Alargué una mano y tomé las de ella, tratando de darle ánimos.

—Tenga paciencia —dije—. Hasta ahora, esos tipos no han hecho nada.

—Pero pueden hacerlo en cualquier momento —objetó Ruth.

—Mire, señorita Mac Intosh, una cosa es hablar y otra es actuar. Esos tipos dicen que obtendrán de su padre diez o quince millones. ¿Es que se han creído que el señor Mac Intosh tiene en préstamo de la Tesorería una máquina de fabricar billetes? Además, aunque su padre accediera a tan exorbitantes pretensiones, no es cosa tan fácil reunir una cantidad tan elevada…

—Él tiene ese dinero y mucho más —me interrumpió Ruth con justificado orgullo.

—No lo dudo, pero ¿lo tiene todo a mano en efectivo? Su padre posee acciones, intereses, edificios, participaciones en empresas. Es posible que todo este capital suba a mucho más de la suma señalada, pero ¿cuánto tiempo tardaría en reunir dicha suma?

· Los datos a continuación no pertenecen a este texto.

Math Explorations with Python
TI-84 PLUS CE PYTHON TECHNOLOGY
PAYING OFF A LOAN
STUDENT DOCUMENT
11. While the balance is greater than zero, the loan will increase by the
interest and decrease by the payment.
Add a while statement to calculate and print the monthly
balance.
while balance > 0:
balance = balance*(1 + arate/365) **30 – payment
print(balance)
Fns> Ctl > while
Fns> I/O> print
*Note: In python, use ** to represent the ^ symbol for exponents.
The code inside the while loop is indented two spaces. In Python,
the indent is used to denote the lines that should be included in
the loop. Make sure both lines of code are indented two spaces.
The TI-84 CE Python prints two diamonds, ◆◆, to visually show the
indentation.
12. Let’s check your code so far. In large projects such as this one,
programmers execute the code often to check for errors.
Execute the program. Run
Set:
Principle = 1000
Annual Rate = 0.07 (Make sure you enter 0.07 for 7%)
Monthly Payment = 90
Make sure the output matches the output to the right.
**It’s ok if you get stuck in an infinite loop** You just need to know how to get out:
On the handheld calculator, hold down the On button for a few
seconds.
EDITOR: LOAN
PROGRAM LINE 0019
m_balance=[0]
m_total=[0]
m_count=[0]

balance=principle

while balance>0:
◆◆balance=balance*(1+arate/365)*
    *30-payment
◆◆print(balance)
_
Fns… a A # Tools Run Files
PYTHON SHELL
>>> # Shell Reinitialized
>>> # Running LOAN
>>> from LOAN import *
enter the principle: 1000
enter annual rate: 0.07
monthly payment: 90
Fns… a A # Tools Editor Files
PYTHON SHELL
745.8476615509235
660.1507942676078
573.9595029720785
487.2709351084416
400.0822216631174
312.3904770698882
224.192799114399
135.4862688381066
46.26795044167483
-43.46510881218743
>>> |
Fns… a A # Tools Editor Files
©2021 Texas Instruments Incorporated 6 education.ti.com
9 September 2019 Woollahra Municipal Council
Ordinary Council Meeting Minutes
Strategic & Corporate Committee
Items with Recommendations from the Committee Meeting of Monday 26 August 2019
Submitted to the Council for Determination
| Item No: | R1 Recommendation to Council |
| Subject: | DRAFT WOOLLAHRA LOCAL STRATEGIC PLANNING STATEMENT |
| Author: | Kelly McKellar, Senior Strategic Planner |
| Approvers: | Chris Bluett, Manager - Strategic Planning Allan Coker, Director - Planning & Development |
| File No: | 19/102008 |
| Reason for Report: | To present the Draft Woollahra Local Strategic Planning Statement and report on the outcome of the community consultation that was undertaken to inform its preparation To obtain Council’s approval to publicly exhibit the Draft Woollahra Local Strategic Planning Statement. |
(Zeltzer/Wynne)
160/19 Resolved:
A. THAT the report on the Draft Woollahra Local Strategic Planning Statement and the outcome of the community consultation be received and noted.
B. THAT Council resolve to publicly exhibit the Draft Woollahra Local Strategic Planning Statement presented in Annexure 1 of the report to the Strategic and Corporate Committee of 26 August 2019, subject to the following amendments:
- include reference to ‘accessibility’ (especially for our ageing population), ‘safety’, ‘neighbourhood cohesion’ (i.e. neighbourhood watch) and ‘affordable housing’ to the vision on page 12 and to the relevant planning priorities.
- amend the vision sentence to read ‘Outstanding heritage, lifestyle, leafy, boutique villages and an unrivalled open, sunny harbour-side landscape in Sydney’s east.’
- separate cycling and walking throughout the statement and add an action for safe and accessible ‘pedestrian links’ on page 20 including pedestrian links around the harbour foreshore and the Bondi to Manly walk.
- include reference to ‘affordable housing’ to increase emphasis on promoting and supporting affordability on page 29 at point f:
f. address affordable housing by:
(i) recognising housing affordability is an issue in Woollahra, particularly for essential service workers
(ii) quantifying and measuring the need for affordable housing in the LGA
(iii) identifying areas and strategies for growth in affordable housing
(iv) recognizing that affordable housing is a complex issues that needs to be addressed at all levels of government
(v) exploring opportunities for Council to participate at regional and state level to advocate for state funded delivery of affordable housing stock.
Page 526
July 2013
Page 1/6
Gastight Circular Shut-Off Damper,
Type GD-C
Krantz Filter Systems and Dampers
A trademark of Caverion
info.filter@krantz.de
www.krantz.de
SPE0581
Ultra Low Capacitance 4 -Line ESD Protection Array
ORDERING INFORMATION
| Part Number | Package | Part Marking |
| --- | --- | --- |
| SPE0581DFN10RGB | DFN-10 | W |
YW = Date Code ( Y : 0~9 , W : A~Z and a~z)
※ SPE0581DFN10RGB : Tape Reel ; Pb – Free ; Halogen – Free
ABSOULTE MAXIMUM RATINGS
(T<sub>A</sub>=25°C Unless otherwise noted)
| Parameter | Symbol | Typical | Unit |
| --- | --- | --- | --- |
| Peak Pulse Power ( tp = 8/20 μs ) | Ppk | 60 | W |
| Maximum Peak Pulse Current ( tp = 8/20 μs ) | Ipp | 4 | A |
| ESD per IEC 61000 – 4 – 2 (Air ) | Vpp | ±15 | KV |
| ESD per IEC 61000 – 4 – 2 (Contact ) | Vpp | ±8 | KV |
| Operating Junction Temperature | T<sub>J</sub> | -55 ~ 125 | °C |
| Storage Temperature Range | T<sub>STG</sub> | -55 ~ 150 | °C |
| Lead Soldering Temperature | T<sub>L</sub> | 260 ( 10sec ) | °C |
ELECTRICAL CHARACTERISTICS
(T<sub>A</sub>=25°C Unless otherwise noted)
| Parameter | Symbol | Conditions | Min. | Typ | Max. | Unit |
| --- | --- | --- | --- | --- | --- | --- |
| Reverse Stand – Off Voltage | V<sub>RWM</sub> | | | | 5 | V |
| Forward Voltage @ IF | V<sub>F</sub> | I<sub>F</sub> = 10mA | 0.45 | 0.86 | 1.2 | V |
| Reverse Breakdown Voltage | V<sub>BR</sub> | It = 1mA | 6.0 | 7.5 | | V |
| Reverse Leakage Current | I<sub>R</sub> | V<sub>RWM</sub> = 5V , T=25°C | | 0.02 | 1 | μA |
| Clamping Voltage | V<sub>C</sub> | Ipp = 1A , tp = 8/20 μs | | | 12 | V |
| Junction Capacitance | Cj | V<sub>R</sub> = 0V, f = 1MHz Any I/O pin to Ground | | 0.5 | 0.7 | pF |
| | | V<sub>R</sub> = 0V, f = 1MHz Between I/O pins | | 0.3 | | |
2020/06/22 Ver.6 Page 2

Tendría que deshacerse de sus intereses, y esto no puede realizarse en secreto. La gente se enteraría, incluso podría haber una alarma en los intereses bursátiles de la ciudad. Se originaría un gran escándalo, con lo cual, ni los gangsters ni su padre habrían ganado nada, a fin de cuentas. Ellos lo saben y por eso, estoy seguro, están meditando su plan de acción, a fin de poder llevarlo a la práctica con el menor quebranto posible. ¿Ha comprendido lo que quiero decirle?

Ruth asintió con la cabeza.

—Es cierto —musitó. Quedó un momento pensativa y, de pronto, dijo—: Si es como usted manifiesta, tenemos aún algo de tiempo, ¿no cree?

—Por supuesto —respondí—. Además, los tipos con quienes estuve yo ayer y que tan malparados salieron, no son sino unos simples esbirros. Ellos conocen al jefe y a mí me interesa conocer la identidad de éste. En el momento en que lo sepa, podremos dar el caso como resuelto.

—¿Y no tiene usted la menor idea de quién pueda ser ese asesino?

Moví la cabeza.

—En absoluto. Sé que me teme; por eso ha intentado deshacerse de mí. Es lo único que puedo decirle, créame.

Ruth se puso en pie, alisándose maquinalmente el vestido con las manos.

—Celebraré que se reponga lo más pronto posible. —Alargó su mano que retuve en la mía—. Una vez más vuelvo a pedirle perdón, señor Stirling, y quisiera hacer algo práctico para conseguirlo.

—Invíteme a cenar una de estas noches —dije alegremente.

Ella sonrió.

—Hecho. ¿Dentro de dos días?

—De acuerdo. Iré a su casa cuando hayan pasado cuarenta y ocho horas. Y, créame, estoy deseando que se pasen cuanto antes.

Ruth se echó a reír y su risa sonó argentinamente en la estancia. Luego, con fáciles andares, se dirigió hacia la puerta.

Cuando la muchacha hubo salido, Georgia apareció en el umbral de la cocina. El rostro de mi secretaria lucía una sombría expresión, y sus ojos brillaban coa algo que no era precisamente amor.

Toushita asomó detrás de ella. Entonces, para aliviar un poco la tensión, dije:

—Traigan la libreta. Vamos a hacer un completo examen de sus páginas.